◆ Work instruction ◆
Every line from the start of the data through the line containing "right elbow: (173, 137)" should be retyped exactly; the pictures should not.

◆ Supplied material ◆
□ □ □ □

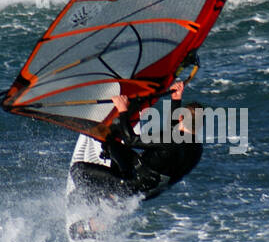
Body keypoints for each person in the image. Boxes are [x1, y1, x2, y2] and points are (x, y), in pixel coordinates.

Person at [68, 80, 204, 205]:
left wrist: (122, 109)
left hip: (132, 186)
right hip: (150, 189)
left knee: (78, 170)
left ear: (181, 117)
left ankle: (97, 202)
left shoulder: (170, 139)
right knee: (112, 144)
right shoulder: (197, 147)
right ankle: (111, 189)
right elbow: (173, 137)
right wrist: (176, 99)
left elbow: (131, 139)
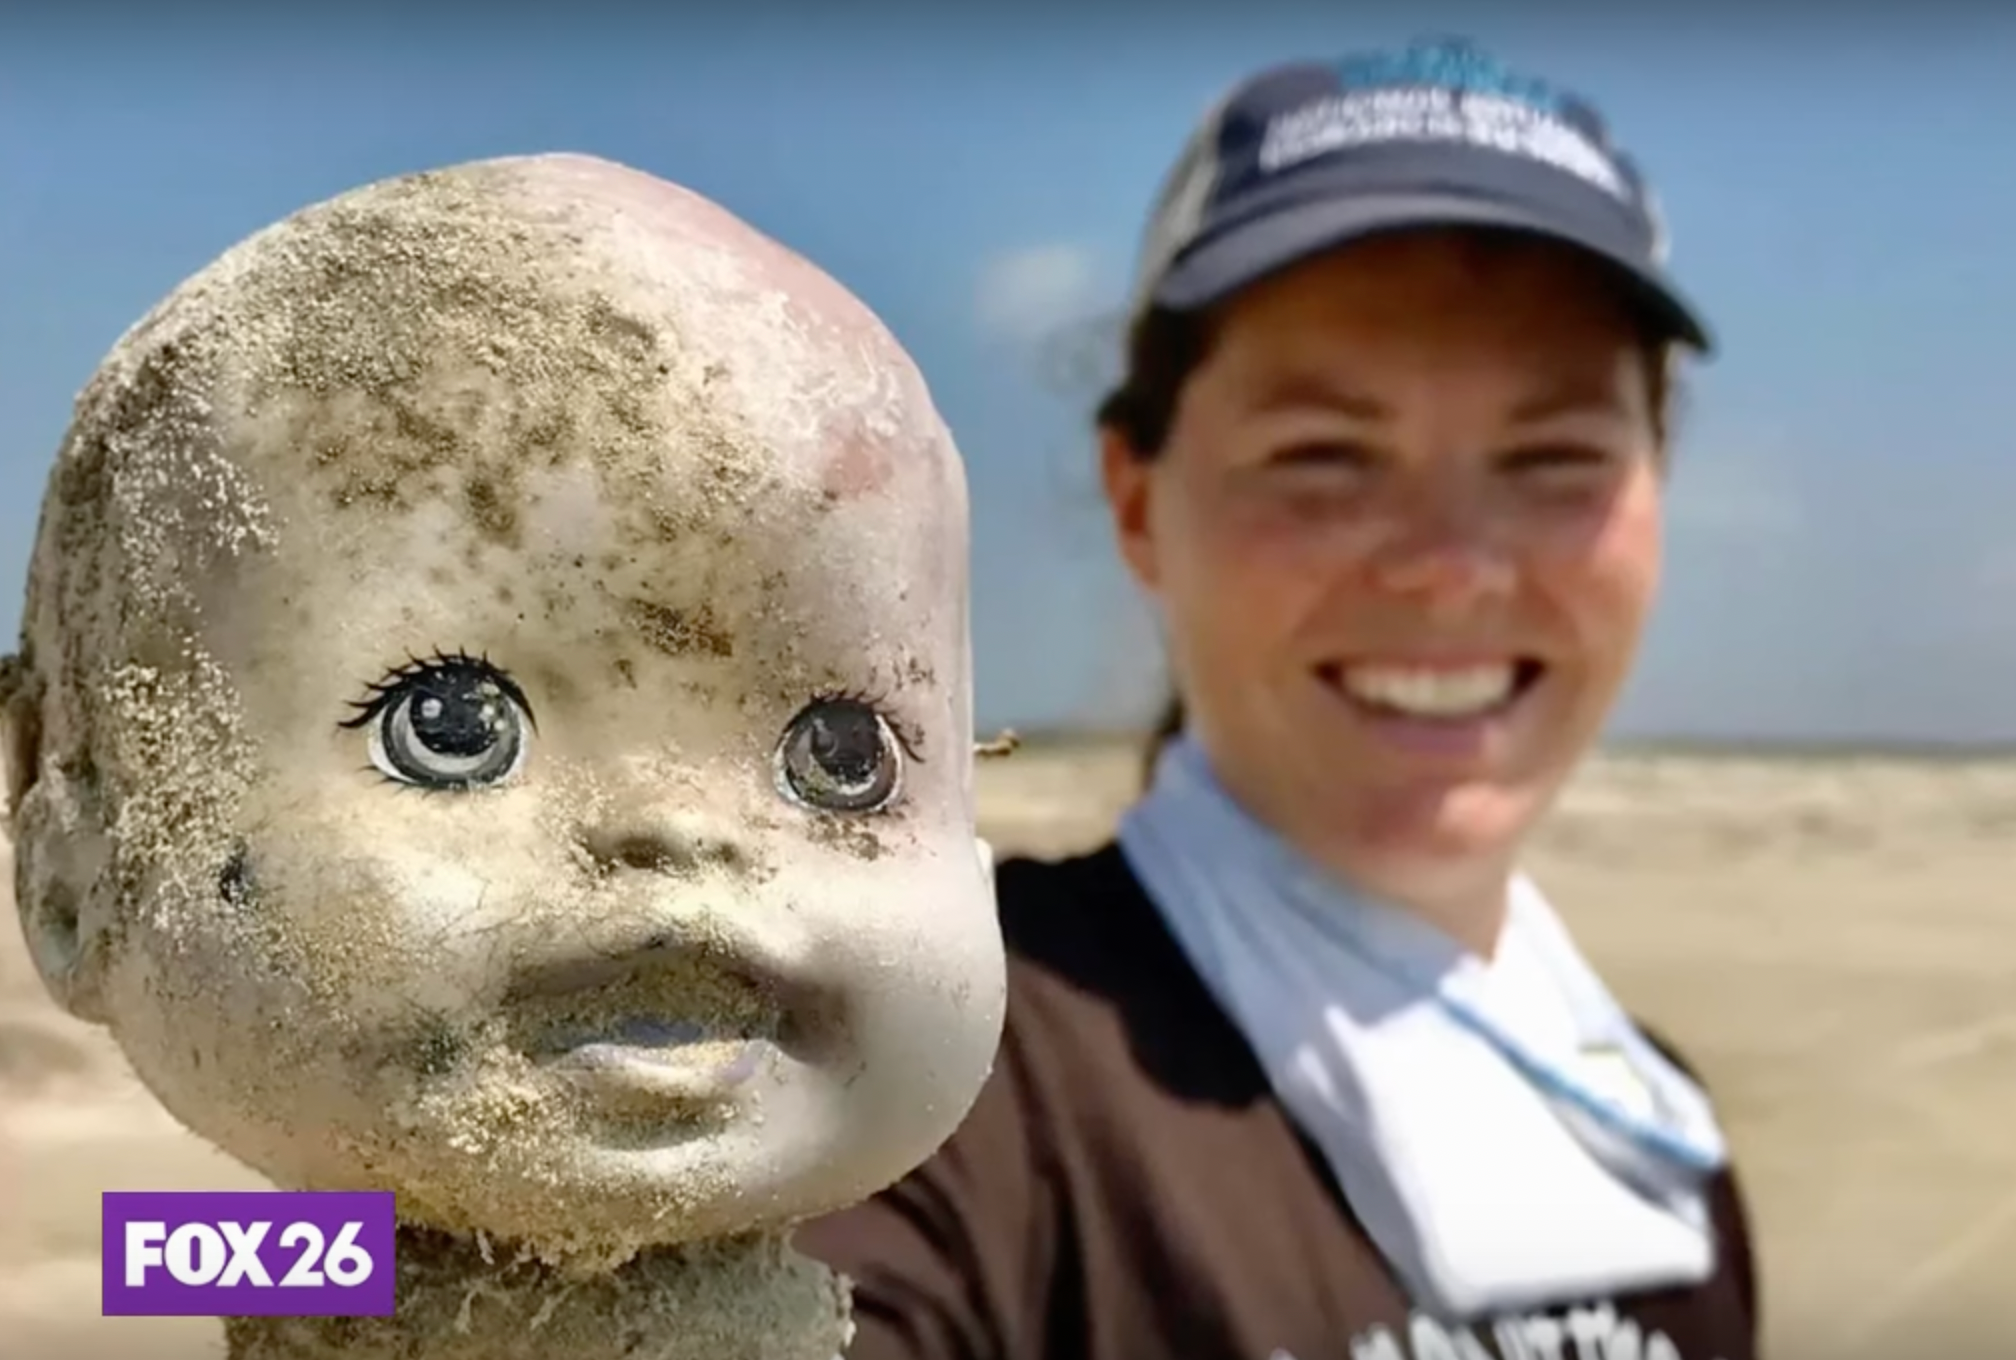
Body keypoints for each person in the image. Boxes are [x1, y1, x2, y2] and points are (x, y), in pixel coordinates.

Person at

□ □ □ □

◆ Response below ◆
Body keypoints for each person in the image. Boxes are [x1, y1, x2, y2] and points are (x, y), in pixel coordinates.

Person at [68, 80, 204, 205]:
left wrist: (122, 109)
left hip: (132, 186)
right hip: (150, 189)
left knee: (78, 170)
left ear: (181, 117)
left ankle: (97, 202)
left shoulder: (170, 139)
right knee: (112, 144)
right shoulder: (197, 147)
right ankle: (111, 189)
right elbow: (173, 137)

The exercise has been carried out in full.